I'm developing an application where performance is critical. I want GCC to translate some specific calls to memset() as an instruction with a repeat prefix like "rep stos QWORD PTR es:[rdi],rax". GCC does this automatically when the size is both known and small.
However, GCC maps calls to memset() with a random length through a call to memset() via the PLT, which causes a branch misprediction since the branch predictor cache is cold.
Is there a way to force GCC to do what I want (outside of inline assembly)? Note that I don't want this behavior for the whole program, only for some specific memset() calls.
On a related topic, I'm also interested for any hack that prevents GCC from branching when a cmovcc instruction would do the job (I know about using &,+,etc. instead of &&).
Thanks a lot for any help.
@FrankH:
That's basically what I ended up doing.
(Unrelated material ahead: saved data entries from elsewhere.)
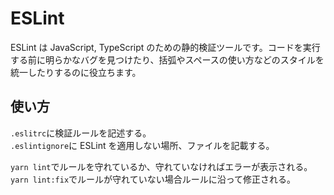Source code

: # ESLint

ESLint は JavaScript, TypeScript のための静的検証ツールです。コードを実行する前に明らかなバグを見つけたり、括弧やスペースの使い方などのスタイルを統一したりするのに役立ちます。

## 使い方

`.eslitrc`に検証ルールを記述する。  
`.eslintignore`に ESLint を適用しない場所、ファイルを記載する。

`yarn lint`でルールを守れているか、守れていなければエラーが表示される。  
`yarn lint:fix`でルールが守れていない場合ルールに沿って修正される。
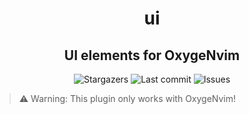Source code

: <div align="center">
    <h1>ui</h1>
    <h2>UI elements for OxygeNvim</h2>
</div>

<div align="center">
  <img alt="Stargazers" src="https://img.shields.io/github/stars/OxygeNvim/ui?style=for-the-badge&colorA=0b1221&colorB=ff8e8e" />
  <img alt="Last commit" src="https://img.shields.io/github/last-commit/OxygeNvim/ui?style=for-the-badge&colorA=0b1221&colorB=BDB0E4" />
  <img alt="Issues" src="https://img.shields.io/github/issues/OxygeNvim/ui?style=for-the-badge&colorA=0b1221&colorB=FBC19D" />
</div>

> ⚠️ Warning: This plugin only works with OxygeNvim!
Here is my code:
static finline void app_zero(void *dst, uint32_t size, uint32_t count)
{
// Warning: we tell gcc to use 'dst' both as source and destination here.
// This does not cause problems because we don't reuse 'dst'.
#ifdef APP_ARCH_X86
#define STOS(X,Y) do { \
int c = (size/Y)*count; \
__asm__ __volatile__("cld; xor %%eax, %%eax; rep stos"X"\n\n" \
: "+D"(dst), "+c"(c) :: "rax", "flags"); \
} while (0)
if (size % 8 == 0) STOS("q", 8);
else if (size % 4 == 0) STOS("l", 4);
else if (size % 2 == 0) STOS("w", 2);
else STOS("b", 1);
#undef STOS
#else
memset(dst, 0, size*count);
#endif
}
Note that your example works in your test setup, but it won't work
generally. GCC can change the direction flag, so a cld
instruction is
necessary. Furthermore, you must tell gcc that %rdi
and %rcx
will be
changed by the stos
instruction, and since gcc won't allow you to
specify that a register is both an input and clobbered, you must use the
awkward "+"
syntax (which will also corrupt your input values).
This is not optimal due to the 'cld' instruction, which has a latency of 4 cycles on Nehalem. GCC tracks the flag register state internally (AFAICT) so it needs not issue that instruction every time.